Action item |
Update the text of every entry below by changing "Featured Property" to "Highlighted Property" and leaving everything else as it is. Give back only the text, without the pictures.

Dataset excerpts |
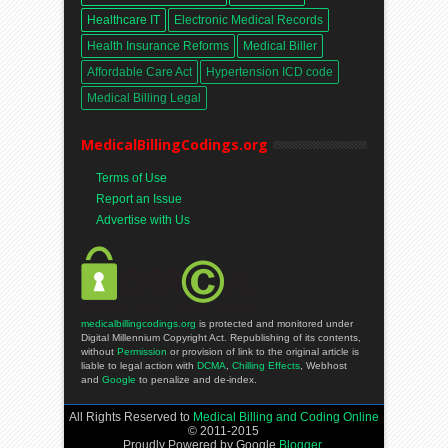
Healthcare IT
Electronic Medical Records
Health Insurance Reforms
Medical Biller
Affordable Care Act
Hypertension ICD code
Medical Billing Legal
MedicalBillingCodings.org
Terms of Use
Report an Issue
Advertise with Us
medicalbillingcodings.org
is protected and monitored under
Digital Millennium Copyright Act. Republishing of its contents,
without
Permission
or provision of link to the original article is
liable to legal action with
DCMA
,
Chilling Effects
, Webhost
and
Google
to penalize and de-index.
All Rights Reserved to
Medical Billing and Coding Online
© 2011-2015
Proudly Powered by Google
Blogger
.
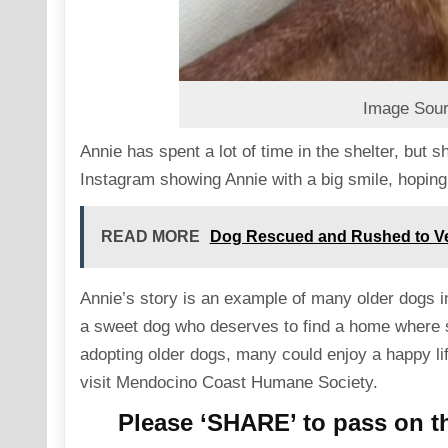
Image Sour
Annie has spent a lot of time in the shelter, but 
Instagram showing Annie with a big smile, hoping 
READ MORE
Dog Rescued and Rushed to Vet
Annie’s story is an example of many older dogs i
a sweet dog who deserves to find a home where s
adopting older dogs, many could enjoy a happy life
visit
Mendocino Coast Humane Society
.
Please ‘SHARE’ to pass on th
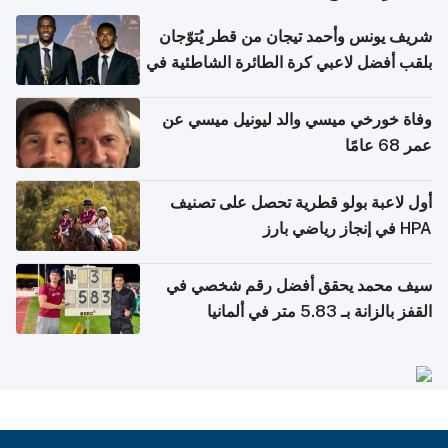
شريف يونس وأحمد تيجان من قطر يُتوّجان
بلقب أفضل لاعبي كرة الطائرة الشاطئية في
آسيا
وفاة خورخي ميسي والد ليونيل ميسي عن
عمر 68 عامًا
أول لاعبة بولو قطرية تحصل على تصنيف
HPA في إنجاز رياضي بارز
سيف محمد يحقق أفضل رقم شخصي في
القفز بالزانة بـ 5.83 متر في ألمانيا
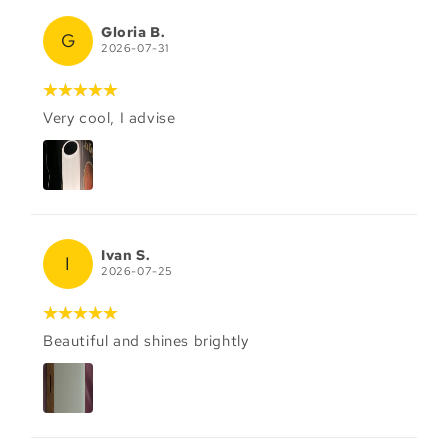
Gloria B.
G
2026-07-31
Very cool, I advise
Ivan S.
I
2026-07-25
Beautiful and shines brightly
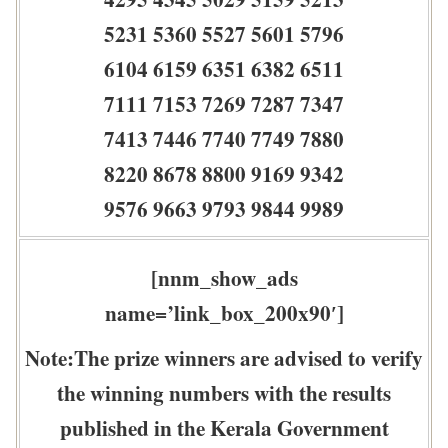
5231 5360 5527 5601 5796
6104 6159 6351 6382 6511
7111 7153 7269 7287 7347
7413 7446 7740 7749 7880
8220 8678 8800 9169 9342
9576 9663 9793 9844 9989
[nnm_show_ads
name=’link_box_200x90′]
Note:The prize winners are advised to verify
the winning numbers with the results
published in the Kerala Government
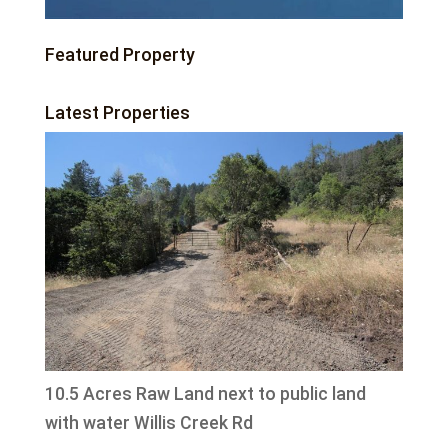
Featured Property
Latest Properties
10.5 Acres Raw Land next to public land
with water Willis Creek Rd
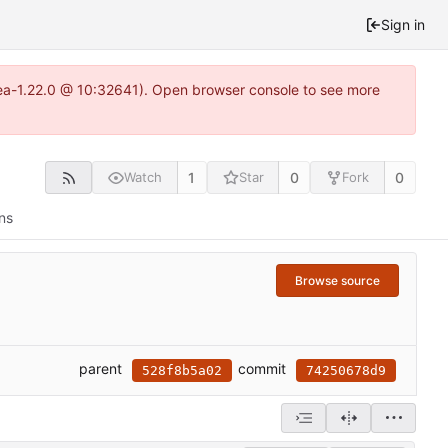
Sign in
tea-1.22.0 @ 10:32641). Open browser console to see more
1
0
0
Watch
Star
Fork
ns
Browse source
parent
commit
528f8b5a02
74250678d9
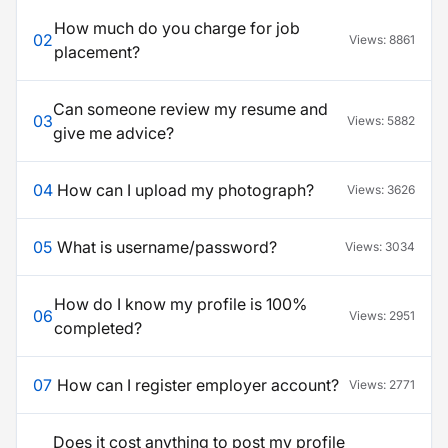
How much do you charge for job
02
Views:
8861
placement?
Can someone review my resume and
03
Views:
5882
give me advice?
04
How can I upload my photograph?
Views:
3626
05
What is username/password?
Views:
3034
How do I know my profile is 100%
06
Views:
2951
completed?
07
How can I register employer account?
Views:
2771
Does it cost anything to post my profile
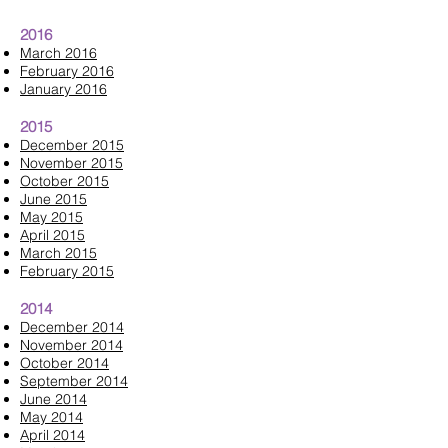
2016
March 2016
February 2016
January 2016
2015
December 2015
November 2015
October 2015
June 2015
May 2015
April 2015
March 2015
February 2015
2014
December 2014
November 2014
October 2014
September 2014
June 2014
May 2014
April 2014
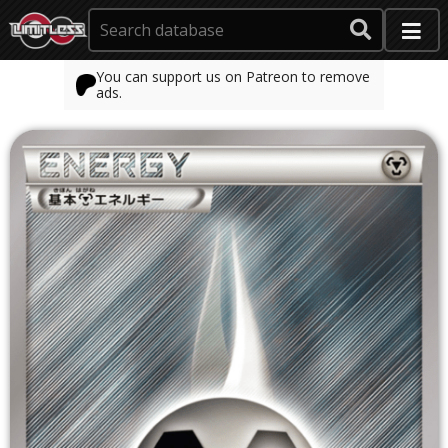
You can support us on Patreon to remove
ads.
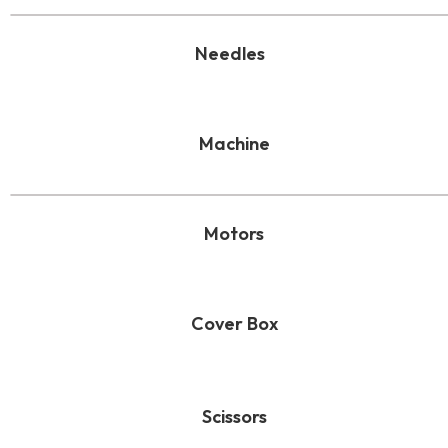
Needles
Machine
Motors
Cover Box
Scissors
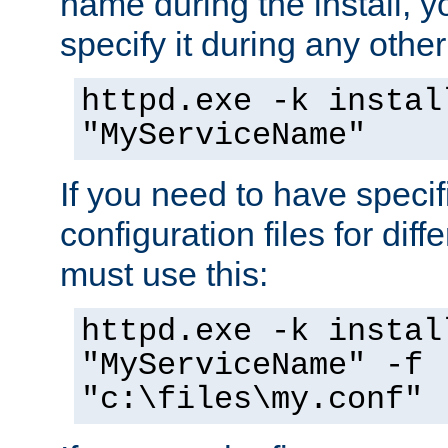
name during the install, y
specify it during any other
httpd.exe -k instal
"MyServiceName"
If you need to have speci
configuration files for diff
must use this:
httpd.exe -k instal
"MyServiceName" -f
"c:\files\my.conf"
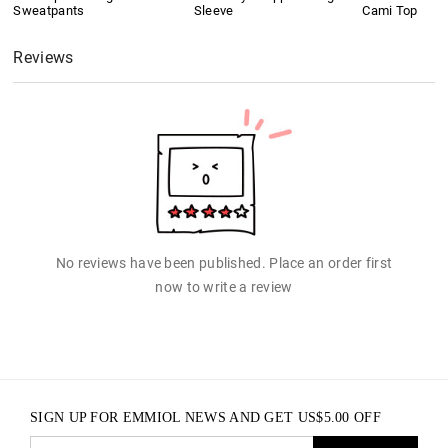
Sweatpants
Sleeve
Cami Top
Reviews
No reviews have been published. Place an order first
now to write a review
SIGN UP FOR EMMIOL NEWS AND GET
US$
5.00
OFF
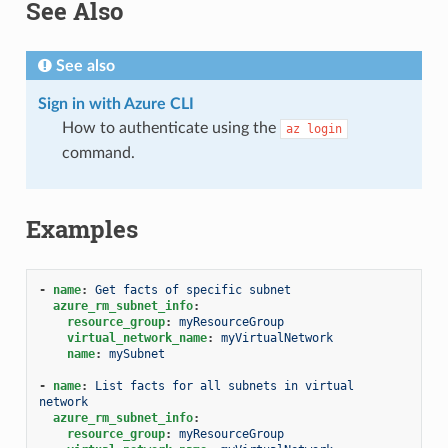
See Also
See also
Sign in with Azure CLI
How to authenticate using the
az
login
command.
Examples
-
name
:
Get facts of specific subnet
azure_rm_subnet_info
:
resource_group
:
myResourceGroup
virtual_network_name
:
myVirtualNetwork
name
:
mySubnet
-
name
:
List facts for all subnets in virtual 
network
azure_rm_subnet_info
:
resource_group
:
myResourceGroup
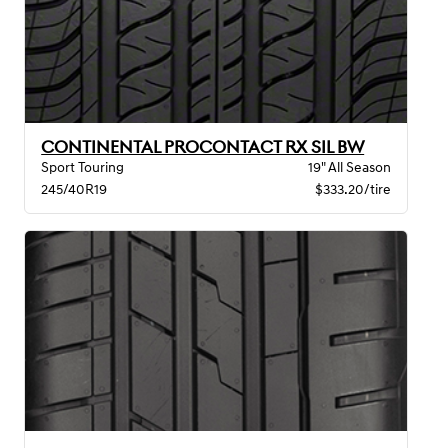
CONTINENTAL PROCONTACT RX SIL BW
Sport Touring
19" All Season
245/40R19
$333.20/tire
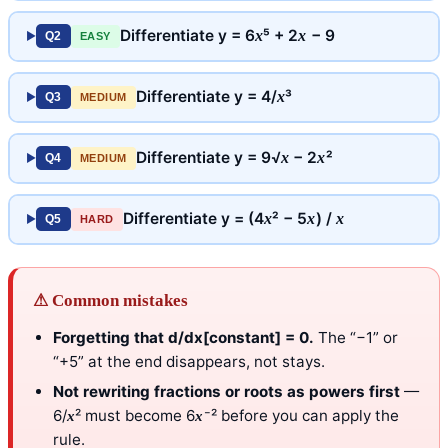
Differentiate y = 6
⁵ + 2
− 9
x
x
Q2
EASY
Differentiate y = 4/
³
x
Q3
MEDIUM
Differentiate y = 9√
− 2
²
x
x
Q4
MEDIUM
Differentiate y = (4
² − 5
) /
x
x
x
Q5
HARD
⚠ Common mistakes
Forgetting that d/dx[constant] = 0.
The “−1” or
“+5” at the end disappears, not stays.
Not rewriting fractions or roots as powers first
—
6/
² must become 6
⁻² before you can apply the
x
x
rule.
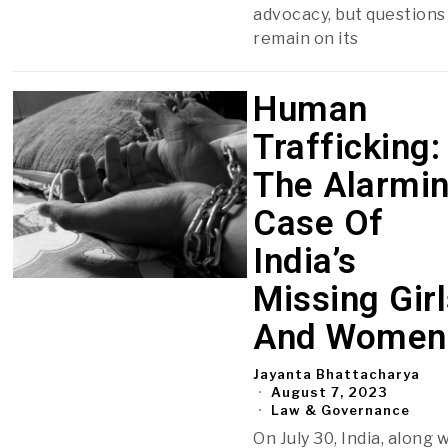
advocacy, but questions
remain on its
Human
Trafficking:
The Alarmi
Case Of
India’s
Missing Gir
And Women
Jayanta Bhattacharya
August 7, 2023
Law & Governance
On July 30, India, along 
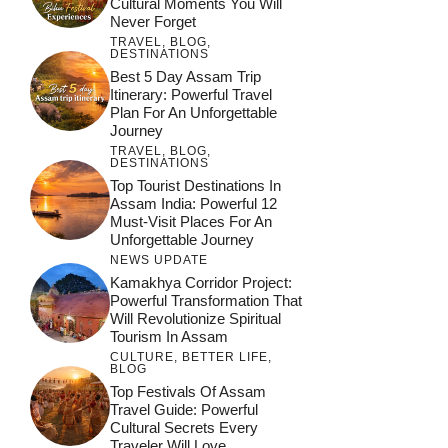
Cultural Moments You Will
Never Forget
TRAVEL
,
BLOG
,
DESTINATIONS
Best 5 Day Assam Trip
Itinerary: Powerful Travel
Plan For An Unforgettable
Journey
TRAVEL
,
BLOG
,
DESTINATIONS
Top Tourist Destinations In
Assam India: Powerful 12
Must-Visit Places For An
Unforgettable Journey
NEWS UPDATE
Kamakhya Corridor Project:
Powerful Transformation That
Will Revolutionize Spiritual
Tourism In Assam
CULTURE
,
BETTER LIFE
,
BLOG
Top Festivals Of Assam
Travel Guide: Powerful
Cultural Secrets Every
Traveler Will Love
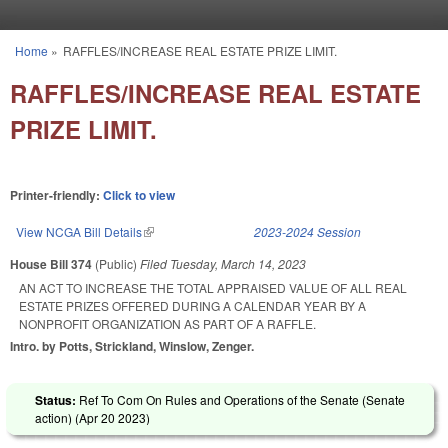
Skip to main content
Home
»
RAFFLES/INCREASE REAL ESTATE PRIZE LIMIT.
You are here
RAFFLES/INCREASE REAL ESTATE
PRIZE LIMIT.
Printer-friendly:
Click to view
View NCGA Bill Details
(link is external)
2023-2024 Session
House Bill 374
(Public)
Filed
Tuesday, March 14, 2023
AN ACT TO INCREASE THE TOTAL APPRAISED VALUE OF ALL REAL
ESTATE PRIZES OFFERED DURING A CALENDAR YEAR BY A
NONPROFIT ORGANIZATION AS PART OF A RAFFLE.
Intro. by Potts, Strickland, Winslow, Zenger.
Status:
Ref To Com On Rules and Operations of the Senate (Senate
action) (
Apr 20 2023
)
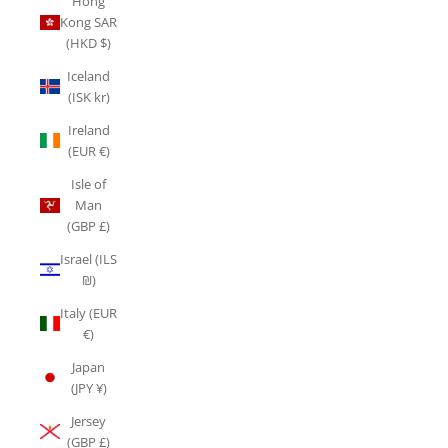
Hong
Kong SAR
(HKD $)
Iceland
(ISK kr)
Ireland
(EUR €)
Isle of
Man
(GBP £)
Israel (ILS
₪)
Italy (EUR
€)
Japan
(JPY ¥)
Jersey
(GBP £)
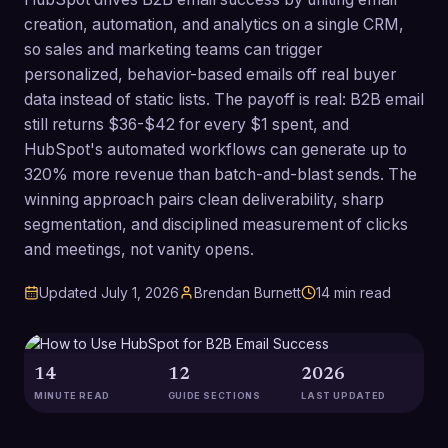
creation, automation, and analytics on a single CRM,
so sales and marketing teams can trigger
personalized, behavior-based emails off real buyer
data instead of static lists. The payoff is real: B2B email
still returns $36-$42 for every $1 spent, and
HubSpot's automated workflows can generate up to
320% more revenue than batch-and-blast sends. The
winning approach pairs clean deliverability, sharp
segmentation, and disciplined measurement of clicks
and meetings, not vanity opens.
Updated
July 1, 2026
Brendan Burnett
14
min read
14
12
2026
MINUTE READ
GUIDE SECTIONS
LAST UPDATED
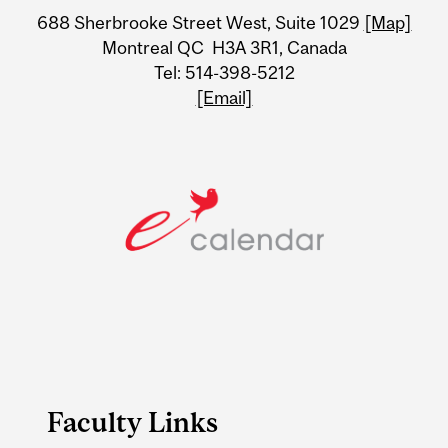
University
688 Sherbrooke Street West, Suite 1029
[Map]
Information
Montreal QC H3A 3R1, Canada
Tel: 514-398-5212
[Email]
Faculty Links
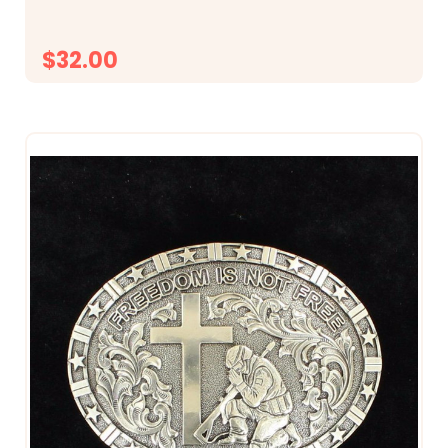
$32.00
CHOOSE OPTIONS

Output for this task |
Healthcare IT
Electronic Medical Records
Health Insurance Reforms
Medical Biller
Affordable Care Act
Hypertension ICD code
Medical Billing Legal
MedicalBillingCodings.org
Terms of Use
Report an Issue
Advertise with Us
medicalbillingcodings.org
is protected and monitored under
Digital Millennium Copyright Act. Republishing of its contents,
without
Permission
or provision of link to the original article is
liable to legal action with
DCMA
,
Chilling Effects
, Webhost
and
Google
to penalize and de-index.
All Rights Reserved to
Medical Billing and Coding Online
© 2011-2015
Proudly Powered by Google
Blogger
.
Image Sour
Annie has spent a lot of time in the shelter, but 
Instagram showing Annie with a big smile, hoping 
READ MORE
Dog Rescued and Rushed to Vet
Annie’s story is an example of many older dogs i
a sweet dog who deserves to find a home where s
adopting older dogs, many could enjoy a happy life
visit
Mendocino Coast Humane Society
.
Please ‘SHARE’ to pass on th
شريف يونس وأحمد تيجان من قطر يُتوّجان
بلقب أفضل لاعبي كرة الطائرة الشاطئية في
آسيا
وفاة خورخي ميسي والد ليونيل ميسي عن
عمر 68 عامًا
أول لاعبة بولو قطرية تحصل على تصنيف
HPA في إنجاز رياضي بارز
سيف محمد يحقق أفضل رقم شخصي في
القفز بالزانة بـ 5.83 متر في ألمانيا
Gloria B.
G
2026-07-31
Very cool, I advise
Ivan S.
I
2026-07-25
Beautiful and shines brightly
5231 5360 5527 5601 5796
6104 6159 6351 6382 6511
7111 7153 7269 7287 7347
7413 7446 7740 7749 7880
8220 8678 8800 9169 9342
9576 9663 9793 9844 9989
[nnm_show_ads
name=’link_box_200x90′]
Note:The prize winners are advised to verify
the winning numbers with the results
published in the Kerala Government
Highlighted Property
Latest Properties
10.5 Acres Raw Land next to public land
with water Willis Creek Rd
Sign in
tea-1.22.0 @ 10:32641). Open browser console to see more
1
0
0
Watch
Star
Fork
ns
Browse source
parent
commit
528f8b5a02
74250678d9
How much do you charge for job
02
Views:
8861
placement?
Can someone review my resume and
03
Views:
5882
give me advice?
04
How can I upload my photograph?
Views:
3626
05
What is username/password?
Views:
3034
How do I know my profile is 100%
06
Views:
2951
completed?
07
How can I register employer account?
Views:
2771
Does it cost anything to post my profile
2016
March 2016
February 2016
January 2016
2015
December 2015
November 2015
October 2015
June 2015
May 2015
April 2015
March 2015
February 2015
2014
December 2014
November 2014
October 2014
September 2014
June 2014
May 2014
April 2014
You can support us on Patreon to remove
ads.
Needles
Machine
Motors
Cover Box
Scissors
name during the install, y
specify it during any other
httpd.exe -k instal
"MyServiceName"
If you need to have speci
configuration files for diff
must use this:
httpd.exe -k instal
"MyServiceName" -f
"c:\files\my.conf"
Sweatpants
Sleeve
Cami Top
Reviews
No reviews have been published. Place an order first
now to write a review
SIGN UP FOR EMMIOL NEWS AND GET
US$
5.00
OFF
See Also
See also
Sign in with Azure CLI
How to authenticate using the
az
login
command.
Examples
-
name
:
Get facts of specific subnet
azure_rm_subnet_info
:
resource_group
:
myResourceGroup
virtual_network_name
:
myVirtualNetwork
name
:
mySubnet
-
name
:
List facts for all subnets in virtual 
network
azure_rm_subnet_info
:
resource_group
:
myResourceGroup
CONTINENTAL PROCONTACT RX SIL BW
Sport Touring
19" All Season
245/40R19
$333.20/tire
Differentiate y = 6
⁵ + 2
− 9
x
x
Q2
EASY
Differentiate y = 4/
³
x
Q3
MEDIUM
Differentiate y = 9√
− 2
²
x
x
Q4
MEDIUM
Differentiate y = (4
² − 5
) /
x
x
x
Q5
HARD
⚠ Common mistakes
Forgetting that d/dx[constant] = 0.
The “−1” or
“+5” at the end disappears, not stays.
Not rewriting fractions or roots as powers first
—
6/
² must become 6
⁻² before you can apply the
x
x
rule.
advocacy, but questions
remain on its
Human
Trafficking:
The Alarmi
Case Of
India’s
Missing Gir
And Women
Jayanta Bhattacharya
August 7, 2023
Law & Governance
On July 30, India, along 
Cultural Moments You Will
Never Forget
TRAVEL
,
BLOG
,
DESTINATIONS
Best 5 Day Assam Trip
Itinerary: Powerful Travel
Plan For An Unforgettable
Journey
TRAVEL
,
BLOG
,
DESTINATIONS
Top Tourist Destinations In
Assam India: Powerful 12
Must-Visit Places For An
Unforgettable Journey
NEWS UPDATE
Kamakhya Corridor Project:
Powerful Transformation That
Will Revolutionize Spiritual
Tourism In Assam
CULTURE
,
BETTER LIFE
,
BLOG
Top Festivals Of Assam
Travel Guide: Powerful
Cultural Secrets Every
Traveler Will Love
Skip to main content
Home
»
RAFFLES/INCREASE REAL ESTATE PRIZE LIMIT.
You are here
RAFFLES/INCREASE REAL ESTATE
PRIZE LIMIT.
Printer-friendly:
Click to view
View NCGA Bill Details
(link is external)
2023-2024 Session
House Bill 374
(Public)
Filed
Tuesday, March 14, 2023
AN ACT TO INCREASE THE TOTAL APPRAISED VALUE OF ALL REAL
ESTATE PRIZES OFFERED DURING A CALENDAR YEAR BY A
NONPROFIT ORGANIZATION AS PART OF A RAFFLE.
Intro. by Potts, Strickland, Winslow, Zenger.
Status:
Ref To Com On Rules and Operations of the Senate (Senate
action) (
Apr 20 2023
)
Hong
Kong SAR
(HKD $)
Iceland
(ISK kr)
Ireland
(EUR €)
Isle of
Man
(GBP £)
Israel (ILS
₪)
Italy (EUR
€)
Japan
(JPY ¥)
Jersey
(GBP £)
creation, automation, and analytics on a single CRM,
so sales and marketing teams can trigger
personalized, behavior-based emails off real buyer
data instead of static lists. The payoff is real: B2B email
still returns $36-$42 for every $1 spent, and
HubSpot's automated workflows can generate up to
320% more revenue than batch-and-blast sends. The
winning approach pairs clean deliverability, sharp
segmentation, and disciplined measurement of clicks
and meetings, not vanity opens.
Updated
July 1, 2026
Brendan Burnett
14
min read
14
12
2026
MINUTE READ
GUIDE SECTIONS
LAST UPDATED
University
688 Sherbrooke Street West, Suite 1029
[Map]
Information
Montreal QC H3A 3R1, Canada
Tel: 514-398-5212
[Email]
Faculty Links
$32.00
CHOOSE OPTIONS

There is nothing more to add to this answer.